▶ [Фрагмент текста]:
Уже в «Кислороде» проявляется то, что станет в поздней драматургии Вырыпаева едва ли не самым ключевым и одновременно самым спорным явлением. Назидательность, дидактичность автора, его «апостольская миссия», которая входит в диссонанс с воспеванием свободы и инстинкта. Дидактика ниспровергателя дидактики — вещь сколь закономерная, столь и странная. Автор «Кислорода» точно знает, что водку и пельмени употреблять нельзя, а пить сок и курить траву — можно. Провинциальный Серпухов оказывается образом духовной катастрофы, гиблым местом, а Москва — городом, в котором нет кислорода. Заправлять свитер в штаны и пользоваться дешевыми духами — это ущербно, а шампунь из крапивы, красивые дорогие очки и сандалии на веревочках — это прекрасно.

У Вырыпаева есть навсегда зафиксированное определение красоты и гармонии. Эти стандарты красоты каким-то удивительным образом соединяются со знанием о том, что нельзя соблазняться «рекламой, внушившей через телеэкран, какие продукты необходимо покупать, чтобы иметь право жить на этой земле». Разумеется, стиль обязывает: если пародируешь и переосмысляешь канон, то с очевидностью утверждаешь канон новый, это входит в правила игры. И пусть логика героя нам понятна и в чем-то близка, все же невозможно не ловить автора на противоречиях.

▶ [Отобранные пункты]:
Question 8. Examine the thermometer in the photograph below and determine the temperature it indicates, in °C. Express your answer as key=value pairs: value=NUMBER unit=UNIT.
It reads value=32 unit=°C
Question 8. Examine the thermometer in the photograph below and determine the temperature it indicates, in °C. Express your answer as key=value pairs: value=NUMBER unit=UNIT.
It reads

* * *

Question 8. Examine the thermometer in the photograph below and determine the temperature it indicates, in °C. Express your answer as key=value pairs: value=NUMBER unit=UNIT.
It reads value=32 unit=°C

▶ [Задание 1]:
Что в тексте о Вырыпаеве названо прекрасным? Перечислите всё.
▶ [Задание 2]:
Повторите дословно отрывок из текста о Вырыпаеве: начните со слов «У Вырыпаева есть» и остановитесь после слов «автора на противоречиях.».
▶ [Задание 3]:
Продолжите текст о Вырыпаеве, начиная сразу после его последнего предложения.
Пункты здесь никак не используются.

▶ [Ответ 1]:
шампунь из крапивы, красивые дорогие очки, сандалии на веревочках

▶ [Ответ 2]:
У Вырыпаева есть навсегда зафиксированное определение красоты и гармонии. Эти стандарты красоты каким-то удивительным образом соединяются со знанием о том, что нельзя соблазняться «рекламой, внушившей через телеэкран, какие продукты необходимо покупать, чтобы иметь право жить на этой земле». Разумеется, стиль обязывает: если пародируешь и переосмысляешь канон, то с очевидностью утверждаешь канон новый, это входит в правила игры. И пусть логика героя нам понятна и в чем-то близка, все же невозможно не ловить автора на противоречиях.

▶ [Ответ 3]:
И наконец, «Кислород» — это прекрасная сказка о современной любви. Кто-то должен был сказать о том, как сегодня она ощущается. Описать ее драматизм, нервное напряжение, ритм. Дать богатство образов любовной схватки, которая во многом реализована в самой структуре пьесы, где мужчина и женщина и подпевают друг другу, и ссорятся, и иронически выясняют отношения. Женщина — это кислород для мужчины. Поцеловал не ее тело, а ее саму. Любить — значит «творить милость». Любовь, которая сопряжена с преступлением. Жизнь человеческая в любви — это страна, где есть «только движение, только танцы и танцы».

Любовь дает героям права. И молодость дает права. В мир пришло еще одно поколение, у которого впереди — конечность (важно посвящение «Кислорода» драматургу Ольге Мухиной, их взгляды на поколение совпадают: их герои — яркие современные дети, чья яркость — не свидетельство беззаботности, а свидетельство апокалиптики новой жизни, сияние прощальной красоты). Это поколение устало от мира, который диктует правила игры и модели поведения. Любовь и молодость дают героям права, чтобы герои могли сочинить для самих себя закон и подчиняться только ему. А ответственность перед своей совестью и суд над собой — это страшная ответственность.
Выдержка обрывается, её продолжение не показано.